* **WHAT YOU HAVE TO DO**
From the items below, extract every line that contains the string "Reading". Case counts, so match capital and lowercase letters exactly.
╭─ GIVEN INFORMATION
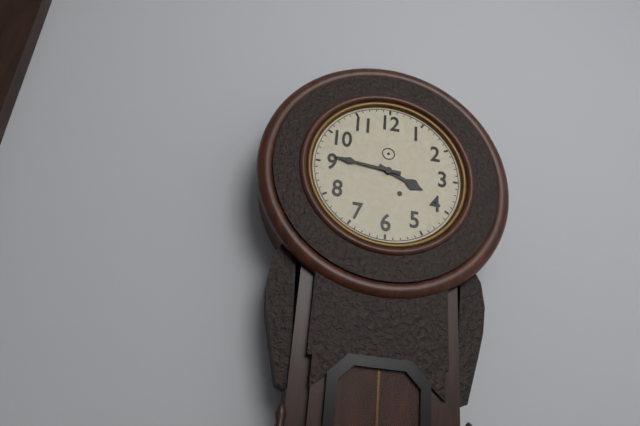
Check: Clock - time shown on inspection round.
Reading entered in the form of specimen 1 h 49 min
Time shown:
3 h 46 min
╰─
╭─ GIVEN INFORMATION
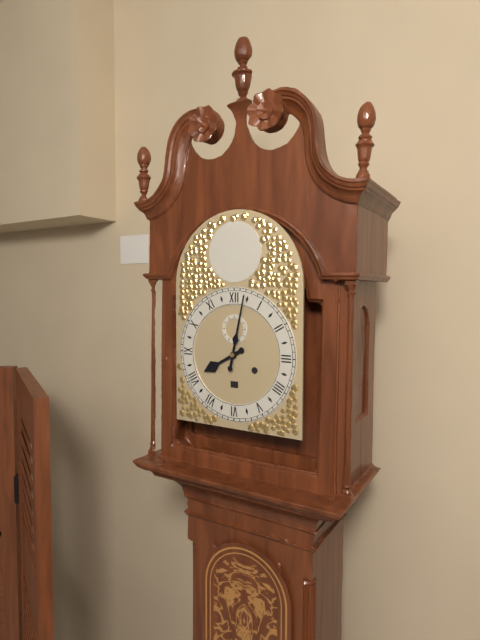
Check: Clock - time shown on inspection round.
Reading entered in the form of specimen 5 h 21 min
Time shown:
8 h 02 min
╰─
╭─ GIVEN INFORMATION
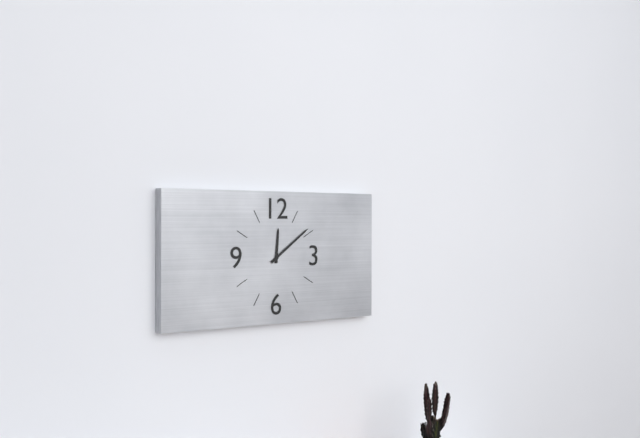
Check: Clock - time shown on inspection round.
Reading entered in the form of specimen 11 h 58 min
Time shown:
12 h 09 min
╰─
* **RESULT BELOW**
Reading entered in the form of specimen 1 h 49 min
Reading entered in the form of specimen 5 h 21 min
Reading entered in the form of specimen 11 h 58 min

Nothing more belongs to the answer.